The day we were supposed to show the projects in class, I begged my mom to let me stay home, but she was tired from the factory and not interested in my problems. She made me go in, and so the period before that class, I went to the bathroom and made myself sick. But I think I was already on my way to being sick, because all I had to do was open the stall and I was instantly on my knees, puking and wretching. But it was a relief not to have to see myself running around on screen. Jiggling. Bouncing. Making a fool of myself. I thought, at least I was free of having to see that clear illustration of my desperation, of how ugly I was, how clumsy, how weak, how utterly foolish.

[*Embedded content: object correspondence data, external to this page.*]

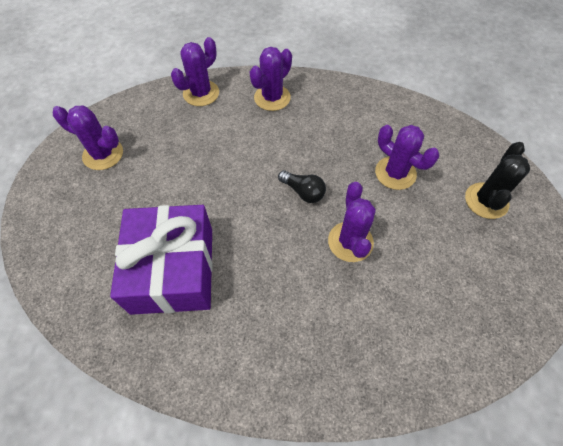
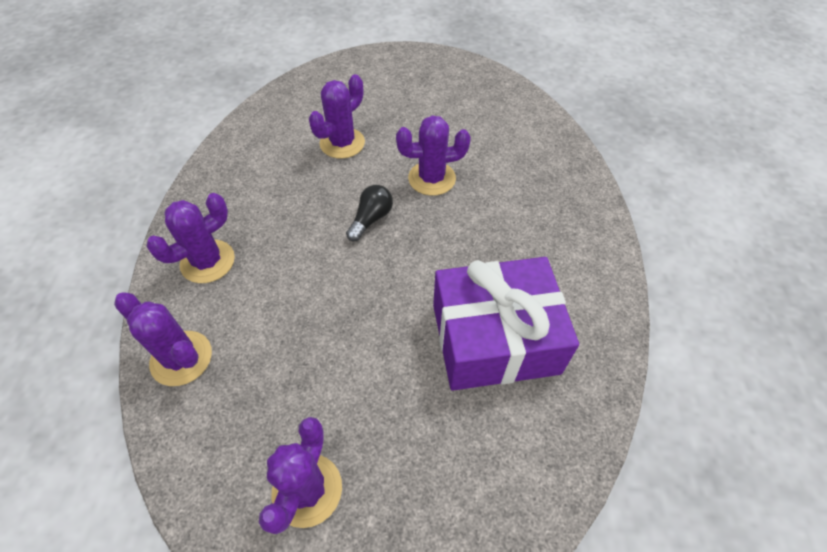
camera: 95 degrees left, 5 degrees down
(272, 98) = (207, 261): purple cactus -> purple cactus turned 75 degrees counterclockwise
(486, 201) = (374, 85): black cactus -> none

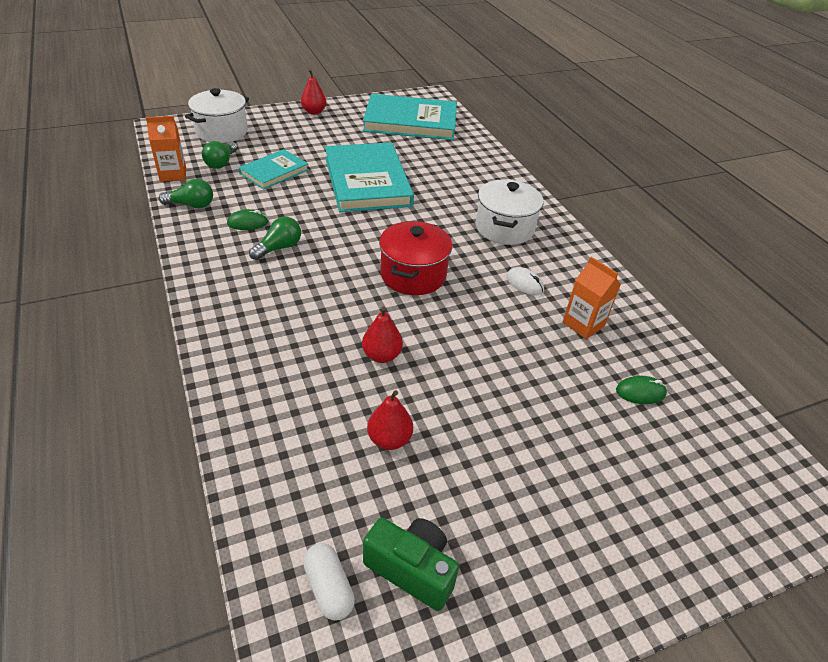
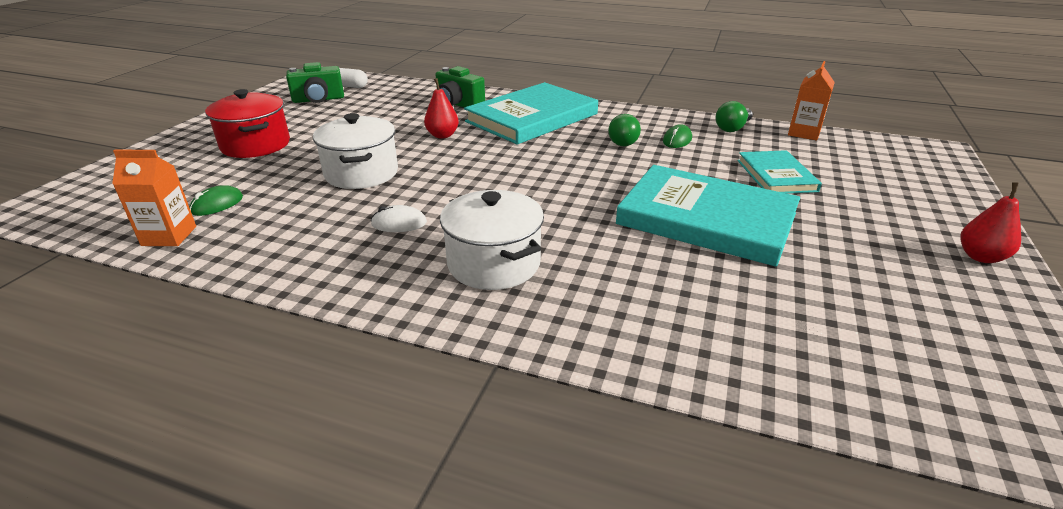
camera: 135 degrees right, 10 degrees down
(221, 163) = (818, 157): green light bulb -> none
(222, 132) = (912, 175): white pot -> white pot (361, 173)
(288, 401) = (458, 104): none -> green camera
(389, 439) = (383, 117): red pear -> none
(410, 121) = (913, 345): turquoise book -> turquoise book (532, 118)
(413, 275) = (502, 177): red pot -> red pot (256, 145)
(583, 324) = (305, 223): orange carton -> orange carton (169, 236)

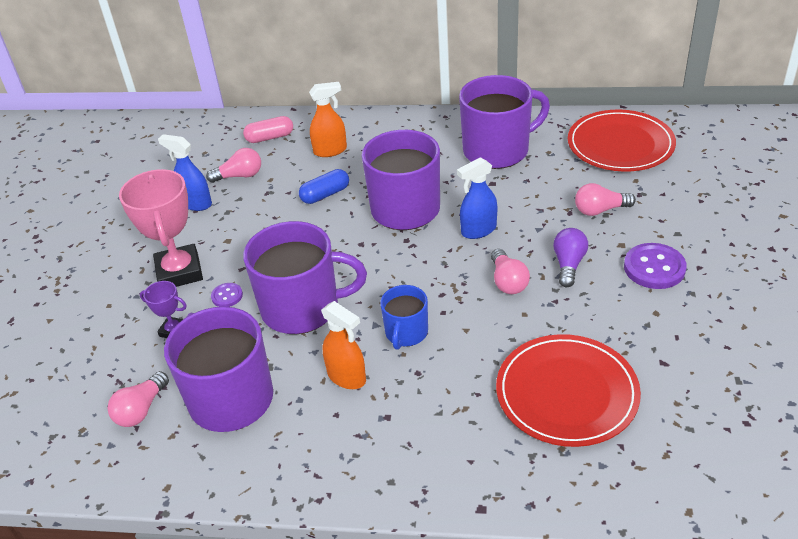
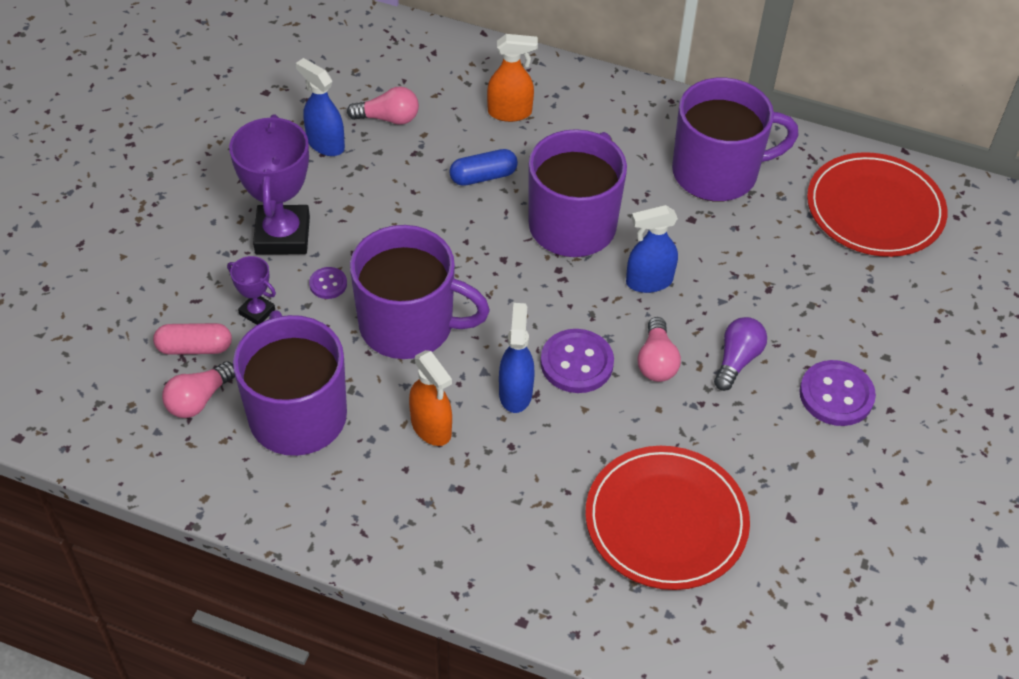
camera: 10 degrees right, 10 degrees up
(179, 272) = (282, 235): pink trophy -> purple trophy
(270, 137) = (441, 70): pink capsule -> pink capsule (194, 347)
(406, 333) = (515, 393): blue mug -> blue spray bottle
(446, 299) = (576, 363): none -> purple button
(600, 210) = (807, 297): pink light bulb -> none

I think about this a lot, the feverish hour or so I spent on the floor of the bathroom in the sophomore wing of my high school. The hideous lighting, the cramps, the burn in my throat, the lengths I went to in order to avoid seeing myself or worse, being seen by others, and I find myself perplexed at the person I’ve become, someone who posts pictures of himself on the internet. A person who exposes his most vulnerable thoughts to hundreds and sometimes thousands of strangers daily. Part of it has certainly been about becoming a person who hates himself a little less, finding some comfort in existing in the squishy meatsack that I have. Divesting from the idea that if no one desires me, then I am not a person with worth or value. I think so much of it has just been about caring less about what other people see when they see me, so much so that I’m sometimes startled when a person suggests that they’ve seen me at all.
All of that and more is why I find Instagram such a weird and dissociative dance. It reminds me of the weird tension between the worst part of my life and this new weird pseudoconfidence I feel moving through the world, and it’s a tension I don’t particularly care for, but like a weird toe or a joint that burps gas every time you move, it’s a part of my life so there you have it.